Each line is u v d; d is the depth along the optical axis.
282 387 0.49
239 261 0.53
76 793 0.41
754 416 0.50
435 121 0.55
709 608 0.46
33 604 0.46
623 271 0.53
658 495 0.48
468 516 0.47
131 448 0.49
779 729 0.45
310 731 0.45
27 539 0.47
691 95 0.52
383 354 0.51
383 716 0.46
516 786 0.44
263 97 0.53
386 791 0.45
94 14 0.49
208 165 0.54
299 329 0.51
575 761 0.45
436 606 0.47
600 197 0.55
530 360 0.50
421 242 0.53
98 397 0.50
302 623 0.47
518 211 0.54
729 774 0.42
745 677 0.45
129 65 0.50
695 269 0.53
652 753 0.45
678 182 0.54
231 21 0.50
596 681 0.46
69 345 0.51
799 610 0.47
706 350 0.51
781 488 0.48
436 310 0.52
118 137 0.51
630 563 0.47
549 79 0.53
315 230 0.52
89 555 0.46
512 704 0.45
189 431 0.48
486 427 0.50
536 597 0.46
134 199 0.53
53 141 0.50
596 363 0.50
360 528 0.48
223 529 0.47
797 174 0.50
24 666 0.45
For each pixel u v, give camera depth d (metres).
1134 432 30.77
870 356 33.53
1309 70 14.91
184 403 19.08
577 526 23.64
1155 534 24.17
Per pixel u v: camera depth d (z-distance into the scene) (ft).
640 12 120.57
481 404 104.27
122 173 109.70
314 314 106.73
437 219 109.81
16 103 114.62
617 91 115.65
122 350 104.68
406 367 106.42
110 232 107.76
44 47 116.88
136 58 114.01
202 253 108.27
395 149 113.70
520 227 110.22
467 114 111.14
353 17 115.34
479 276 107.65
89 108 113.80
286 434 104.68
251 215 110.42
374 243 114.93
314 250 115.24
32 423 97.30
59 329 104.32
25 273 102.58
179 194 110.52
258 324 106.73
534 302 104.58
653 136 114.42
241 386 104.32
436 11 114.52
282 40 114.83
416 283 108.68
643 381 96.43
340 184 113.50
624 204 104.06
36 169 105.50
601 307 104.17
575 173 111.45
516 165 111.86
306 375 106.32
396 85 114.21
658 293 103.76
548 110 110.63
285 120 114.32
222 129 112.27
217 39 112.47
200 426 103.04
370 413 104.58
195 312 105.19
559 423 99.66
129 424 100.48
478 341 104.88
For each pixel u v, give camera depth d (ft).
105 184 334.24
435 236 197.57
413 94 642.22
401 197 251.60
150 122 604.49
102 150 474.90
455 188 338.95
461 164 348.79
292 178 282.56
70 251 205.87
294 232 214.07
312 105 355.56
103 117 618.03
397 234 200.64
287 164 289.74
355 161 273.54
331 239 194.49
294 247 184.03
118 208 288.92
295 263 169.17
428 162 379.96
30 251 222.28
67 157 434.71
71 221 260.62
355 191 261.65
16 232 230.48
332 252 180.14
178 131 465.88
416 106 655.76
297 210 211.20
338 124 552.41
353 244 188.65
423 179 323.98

---

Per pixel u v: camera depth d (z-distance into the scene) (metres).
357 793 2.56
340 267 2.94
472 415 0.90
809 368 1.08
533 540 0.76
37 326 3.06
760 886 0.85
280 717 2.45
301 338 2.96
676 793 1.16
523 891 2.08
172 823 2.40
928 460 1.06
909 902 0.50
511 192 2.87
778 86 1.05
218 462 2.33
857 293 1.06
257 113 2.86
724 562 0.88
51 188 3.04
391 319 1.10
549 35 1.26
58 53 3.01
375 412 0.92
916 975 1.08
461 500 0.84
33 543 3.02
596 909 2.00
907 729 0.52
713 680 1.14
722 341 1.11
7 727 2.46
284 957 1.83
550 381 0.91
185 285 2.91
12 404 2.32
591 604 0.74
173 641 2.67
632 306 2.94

**Description of the task:**
A bare number is required: the count of lines above with the string "into".

**Result below:**
2